Another demonstration organised at short notice by DBOL outside the central library was well supported and another 1455 signatures had been collected from the public. More detailed drawings of the proposed new library had been published and were carefully studied. A number of members attended a Town Team meeting that was arranged to address the subject. John Hargreaves again spoke at length against the demolition with Cllr Collins putting the opposite point of view. The eventual outcome was that the Council postponed the implementation, or otherwise, of the project until after the council elections when another consultation would be held. We were pleased to learn from a conservation officer that although the former Heath Grammar School building is not currently listed its location within the Savile Park conservation area gives it a level of protection and the appraisal identifies it as a building that is important in the history of the area. 63 groups currently meet there and the Friends of Heath School are trying to save it.

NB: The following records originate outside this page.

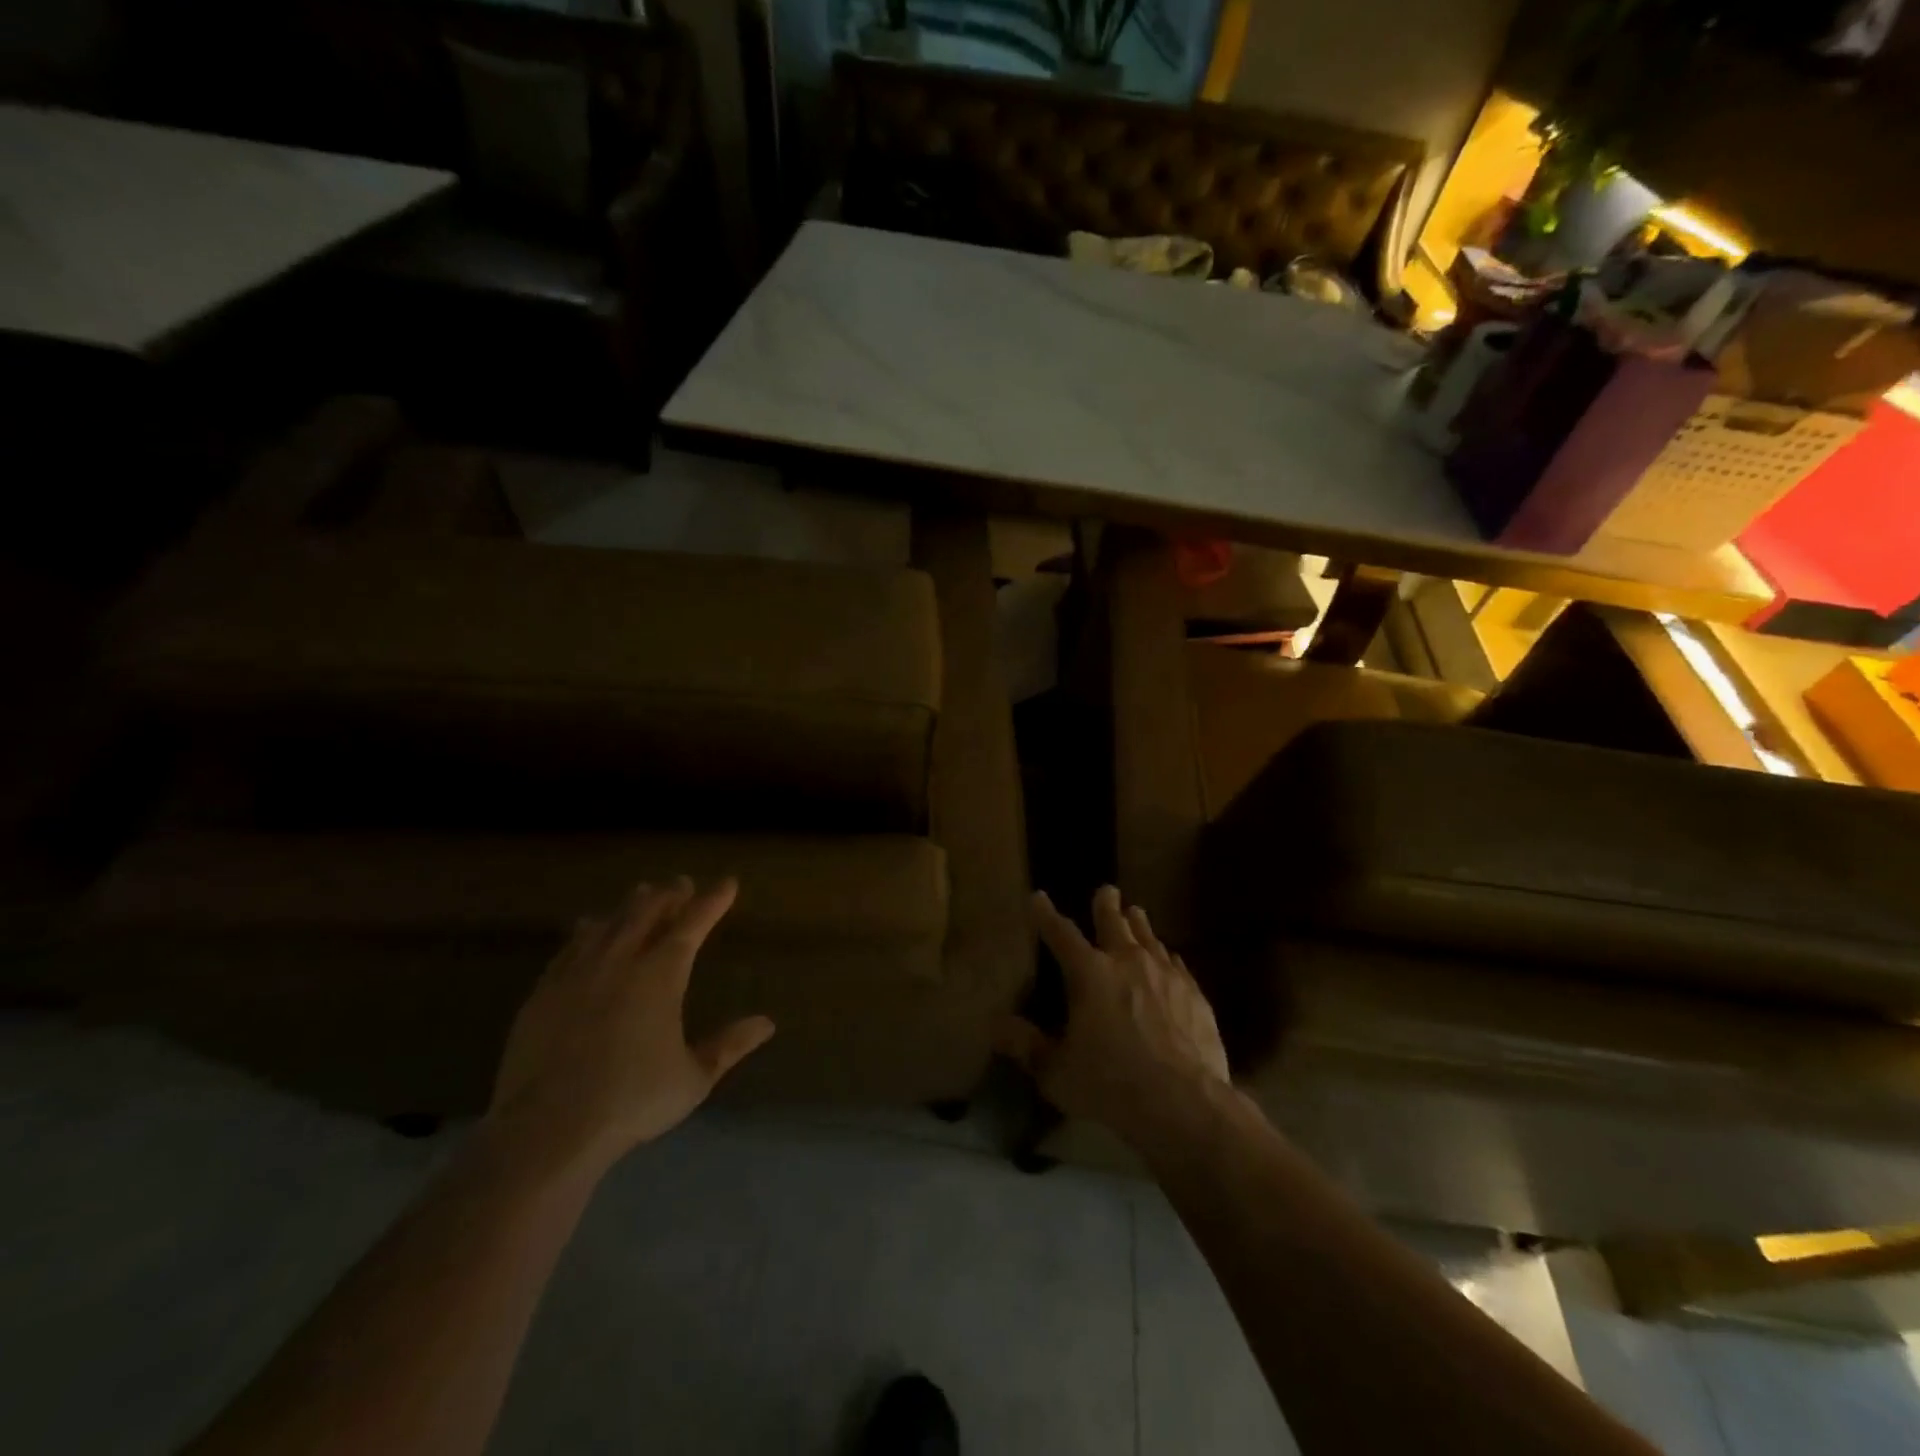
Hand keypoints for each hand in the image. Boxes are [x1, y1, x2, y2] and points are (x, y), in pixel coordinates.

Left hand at [489, 877, 774, 1169]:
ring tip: (639, 895)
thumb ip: (729, 1046)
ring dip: (628, 906)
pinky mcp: (543, 993)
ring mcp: (577, 974)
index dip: (712, 901)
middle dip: (668, 895)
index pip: (693, 924)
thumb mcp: (694, 1078)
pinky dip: (586, 931)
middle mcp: (620, 962)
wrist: (547, 1128)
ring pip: (607, 924)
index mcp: (661, 975)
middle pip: (647, 912)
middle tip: (680, 884)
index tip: (728, 883)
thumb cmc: (632, 1100)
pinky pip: (569, 947)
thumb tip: (767, 1023)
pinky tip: (586, 929)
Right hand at [993, 886, 1229, 1149]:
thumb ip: (1026, 1046)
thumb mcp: (1056, 1072)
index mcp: (1089, 974)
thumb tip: (995, 1025)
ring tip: (1136, 913)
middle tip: (1107, 890)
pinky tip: (1169, 958)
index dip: (1046, 915)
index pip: (1061, 934)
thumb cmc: (1110, 1085)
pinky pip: (1176, 964)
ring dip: (1139, 924)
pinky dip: (1166, 956)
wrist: (1183, 1102)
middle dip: (1106, 905)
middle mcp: (1126, 962)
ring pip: (1149, 938)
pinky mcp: (1193, 993)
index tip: (1039, 898)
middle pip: (1114, 923)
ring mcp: (1164, 974)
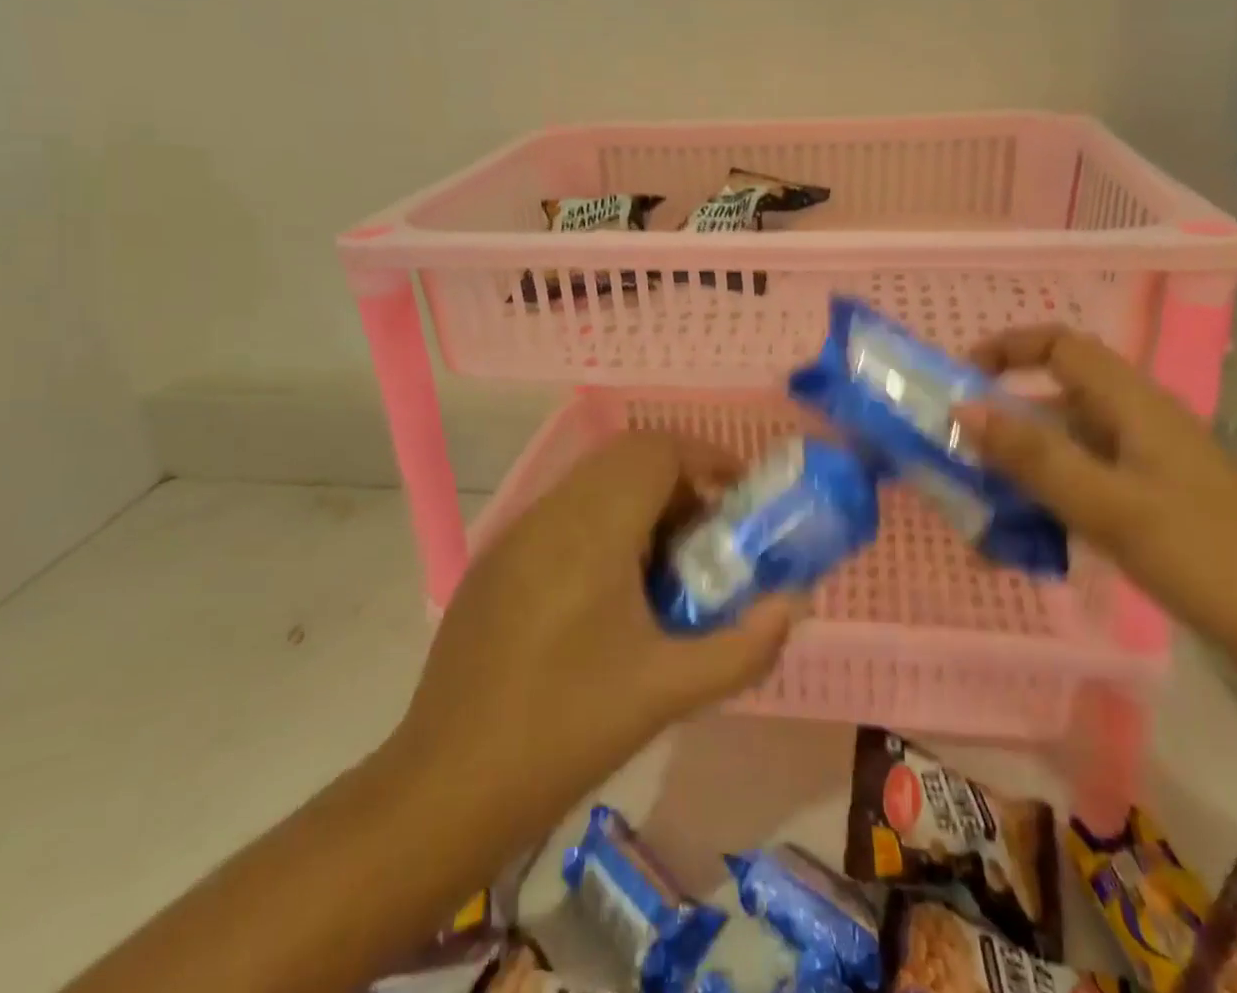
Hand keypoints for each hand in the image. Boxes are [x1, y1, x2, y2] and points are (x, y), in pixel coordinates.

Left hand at [384, 432, 800, 853]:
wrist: (445, 788)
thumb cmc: (565, 732)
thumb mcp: (668, 691)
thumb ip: (743, 646)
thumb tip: (791, 605)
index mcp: (591, 529)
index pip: (655, 450)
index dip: (705, 457)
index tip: (739, 494)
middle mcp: (550, 513)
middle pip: (626, 457)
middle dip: (678, 480)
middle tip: (709, 533)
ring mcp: (515, 534)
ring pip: (593, 482)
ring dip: (640, 502)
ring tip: (666, 566)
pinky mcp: (495, 562)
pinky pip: (563, 514)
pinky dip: (603, 524)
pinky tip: (610, 594)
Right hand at [953, 324, 1236, 603]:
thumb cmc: (1215, 562)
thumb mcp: (1111, 506)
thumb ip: (1034, 457)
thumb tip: (962, 409)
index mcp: (1134, 406)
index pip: (1060, 346)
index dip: (1006, 349)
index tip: (958, 382)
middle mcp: (1139, 427)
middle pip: (1056, 399)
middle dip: (1001, 421)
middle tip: (956, 459)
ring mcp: (1149, 472)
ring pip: (1067, 451)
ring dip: (1020, 472)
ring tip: (980, 516)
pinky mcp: (1156, 512)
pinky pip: (1086, 491)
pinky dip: (1049, 506)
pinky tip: (1028, 548)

We later learned that the proposed sale had been dropped due to a legal "reinterpretation" of the trust document. In the latest instalment of the former Heath's pub saga, we learned that a retrospective planning application had been made for the tiles used on the façade despite the enforcement order issued in December 2010 and that permission for artificial slates on the new roof had been refused.

The past year has been a busy one with committee members operating at full stretch to keep all the plates spinning simultaneously. We hope we have responded adequately to all the concerns raised by members and the public. It is not always possible for our opinions to prevail but we believe that our input on all the issues brought forward has been positive and constructive.